Carlos Duarte defende a criação de um marco jurídico mundial que regule, de forma ética, o aproveitamento dos recursos da biodiversidade marinha, em especial o patrimônio genético localizado em águas internacionais, a fim de torná-lo um bem público.
Resgate histórico
A expedição Malaspina foi assim nomeada em homenagem a Alejandro Malaspina ( 1754-1810), capitão de fragata da Marinha Espanhola, que, em julho de 1789, realizou a primeira expedição espanhola de circunavegação, com duração de cinco anos, recolhendo numerosos dados, cartografando territórios, registrando a fauna e explorando mar. Após 200 anos, a “aventura científica” se repete, contando desta vez com dois navios: o Hespérides, cuja rota inclui o Rio de Janeiro, Cidade do Cabo, Perth, Sidney, Honolulu, Panamá, Cartagenas das Índias, chegando no dia 14 de julho em Cartagena, após sete meses de viagens; e o navio Sarmento de Gamboa, que navegará por três meses entre Las Palmas de Grand Canárias e Santo Domingo, no Oceano Atlântico.
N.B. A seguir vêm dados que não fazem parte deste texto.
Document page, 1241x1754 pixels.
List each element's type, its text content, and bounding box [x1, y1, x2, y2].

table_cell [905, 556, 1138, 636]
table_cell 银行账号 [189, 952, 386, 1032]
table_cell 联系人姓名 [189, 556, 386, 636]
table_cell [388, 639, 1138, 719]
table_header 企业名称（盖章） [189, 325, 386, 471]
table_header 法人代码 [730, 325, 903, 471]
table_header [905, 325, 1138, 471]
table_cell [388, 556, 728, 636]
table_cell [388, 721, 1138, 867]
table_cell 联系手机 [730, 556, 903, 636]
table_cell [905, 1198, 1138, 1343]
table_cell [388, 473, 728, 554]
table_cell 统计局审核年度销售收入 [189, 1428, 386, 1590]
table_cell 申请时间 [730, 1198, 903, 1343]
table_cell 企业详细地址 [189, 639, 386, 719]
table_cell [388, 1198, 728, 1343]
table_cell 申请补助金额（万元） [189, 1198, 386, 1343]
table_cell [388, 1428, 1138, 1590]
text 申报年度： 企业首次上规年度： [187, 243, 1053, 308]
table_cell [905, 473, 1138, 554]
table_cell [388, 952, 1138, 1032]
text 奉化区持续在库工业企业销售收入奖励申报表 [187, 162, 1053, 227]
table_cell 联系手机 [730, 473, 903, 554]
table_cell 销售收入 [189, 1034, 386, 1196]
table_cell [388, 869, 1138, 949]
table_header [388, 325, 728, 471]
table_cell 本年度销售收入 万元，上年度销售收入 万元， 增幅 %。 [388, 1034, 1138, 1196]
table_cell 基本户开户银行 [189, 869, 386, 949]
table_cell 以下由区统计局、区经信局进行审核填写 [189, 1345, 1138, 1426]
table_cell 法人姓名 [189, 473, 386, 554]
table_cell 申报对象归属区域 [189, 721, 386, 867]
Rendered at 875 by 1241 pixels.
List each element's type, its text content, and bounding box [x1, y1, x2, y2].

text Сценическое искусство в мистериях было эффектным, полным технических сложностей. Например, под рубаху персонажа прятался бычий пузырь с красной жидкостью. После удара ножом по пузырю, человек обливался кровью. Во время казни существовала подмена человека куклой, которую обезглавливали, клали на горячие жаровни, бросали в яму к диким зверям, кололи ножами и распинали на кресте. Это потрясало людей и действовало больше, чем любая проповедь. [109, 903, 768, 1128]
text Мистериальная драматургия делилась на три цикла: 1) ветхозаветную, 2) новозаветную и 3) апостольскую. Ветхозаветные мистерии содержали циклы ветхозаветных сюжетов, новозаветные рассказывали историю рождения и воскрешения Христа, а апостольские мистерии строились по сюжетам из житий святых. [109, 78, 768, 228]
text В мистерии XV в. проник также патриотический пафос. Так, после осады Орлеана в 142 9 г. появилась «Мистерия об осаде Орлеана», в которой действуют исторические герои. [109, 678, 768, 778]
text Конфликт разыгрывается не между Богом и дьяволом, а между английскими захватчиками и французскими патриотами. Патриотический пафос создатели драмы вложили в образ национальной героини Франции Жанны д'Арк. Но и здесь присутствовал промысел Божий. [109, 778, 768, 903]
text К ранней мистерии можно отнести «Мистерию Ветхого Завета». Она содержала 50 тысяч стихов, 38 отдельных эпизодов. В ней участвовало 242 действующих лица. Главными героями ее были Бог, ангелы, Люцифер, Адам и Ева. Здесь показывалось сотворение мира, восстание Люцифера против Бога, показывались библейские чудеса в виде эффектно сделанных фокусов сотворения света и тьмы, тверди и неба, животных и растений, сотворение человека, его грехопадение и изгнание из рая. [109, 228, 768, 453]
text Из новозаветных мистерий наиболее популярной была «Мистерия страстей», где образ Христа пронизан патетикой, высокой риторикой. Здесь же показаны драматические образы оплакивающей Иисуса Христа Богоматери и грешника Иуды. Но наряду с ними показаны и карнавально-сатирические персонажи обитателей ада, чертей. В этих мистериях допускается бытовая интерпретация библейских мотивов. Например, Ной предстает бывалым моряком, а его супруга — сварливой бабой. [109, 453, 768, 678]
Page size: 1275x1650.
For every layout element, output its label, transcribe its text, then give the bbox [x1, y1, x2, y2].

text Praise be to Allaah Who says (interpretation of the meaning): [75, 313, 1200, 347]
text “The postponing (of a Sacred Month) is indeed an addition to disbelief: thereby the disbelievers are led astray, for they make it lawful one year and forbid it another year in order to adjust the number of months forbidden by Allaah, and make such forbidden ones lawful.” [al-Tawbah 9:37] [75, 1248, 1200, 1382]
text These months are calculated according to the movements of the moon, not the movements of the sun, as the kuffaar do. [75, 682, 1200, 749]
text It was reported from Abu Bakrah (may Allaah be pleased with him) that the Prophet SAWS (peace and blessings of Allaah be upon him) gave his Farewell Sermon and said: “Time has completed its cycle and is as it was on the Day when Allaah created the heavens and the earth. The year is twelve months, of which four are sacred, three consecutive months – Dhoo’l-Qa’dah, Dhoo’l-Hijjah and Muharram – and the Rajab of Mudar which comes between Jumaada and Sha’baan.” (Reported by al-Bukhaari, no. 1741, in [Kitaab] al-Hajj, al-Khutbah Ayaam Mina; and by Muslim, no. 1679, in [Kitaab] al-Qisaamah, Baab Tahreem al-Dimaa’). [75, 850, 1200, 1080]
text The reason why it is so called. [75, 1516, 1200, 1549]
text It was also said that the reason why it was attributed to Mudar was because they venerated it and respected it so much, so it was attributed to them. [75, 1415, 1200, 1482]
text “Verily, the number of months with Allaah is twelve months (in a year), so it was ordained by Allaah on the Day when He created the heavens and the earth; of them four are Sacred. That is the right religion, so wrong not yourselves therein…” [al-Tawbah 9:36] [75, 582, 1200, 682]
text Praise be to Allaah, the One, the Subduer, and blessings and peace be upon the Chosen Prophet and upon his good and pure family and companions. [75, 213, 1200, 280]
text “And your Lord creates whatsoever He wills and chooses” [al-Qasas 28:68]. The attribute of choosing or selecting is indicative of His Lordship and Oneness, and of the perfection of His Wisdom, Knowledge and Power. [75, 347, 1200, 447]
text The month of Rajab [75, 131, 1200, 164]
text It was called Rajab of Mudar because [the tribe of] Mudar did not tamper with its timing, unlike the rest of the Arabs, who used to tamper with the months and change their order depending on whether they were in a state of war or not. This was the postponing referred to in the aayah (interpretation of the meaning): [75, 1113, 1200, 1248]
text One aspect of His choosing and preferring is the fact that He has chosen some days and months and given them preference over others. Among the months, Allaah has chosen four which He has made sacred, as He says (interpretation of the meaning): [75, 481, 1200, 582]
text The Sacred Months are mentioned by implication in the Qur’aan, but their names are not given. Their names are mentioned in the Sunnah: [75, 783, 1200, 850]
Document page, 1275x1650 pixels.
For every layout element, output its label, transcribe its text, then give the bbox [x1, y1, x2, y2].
Segundo o comandante do Hespérides, Capitão de Fragata Juan Antonio Aquillar Cavanillas, a embarcação com aproximadamente 3 mil toneladas de deslocamento foi projetada com finalidades de pesquisa oceanográfica, tendo sua primeira viagem à Antártica acontecido em 1991. O navio abriga diversos laboratórios, aparatos tecnológicos, tem uma tripulação de 57 membros da armada espanhola e acolheu nesta primeira etapa – Cádiz / Rio de Janeiro – 37 pesquisadores. O investimento total nesta expedição é da ordem 40 milhões de reais, sendo que, por dia, o navio gera gastos aproximados de 70 mil reais, segundo informou Carlos Duarte.
No entanto, tais investimentos podem ser considerados mínimos quando comparados aos desafios ambientais que as mudanças globais vêm gerando. Importantes alertas recaem sobre os riscos de acidificação dos oceanos, que a perdurar no ritmo atual, poderá comprometer a vida marinha e prejudicar a capacidade dos plânctons de captar o CO2, ampliando o efeito estufa na Terra.
Luana Pinho, pesquisadora da UFRJ, resume em sua fala o valor inestimável da troca de experiências a bordo do Hespérides: “É de uma riqueza enorme poder conviver com tantos outros pesquisadores de diferentes nacionalidades. Aqui, podemos, diariamente, experimentar o exercício da prática colaborativa em meio às pesquisas.”
O Hespérides parte rumo à cidade do Cabo, no continente africano, dia 17 de janeiro, tendo como chefe científico desta etapa da viagem o professor Pep Garsol.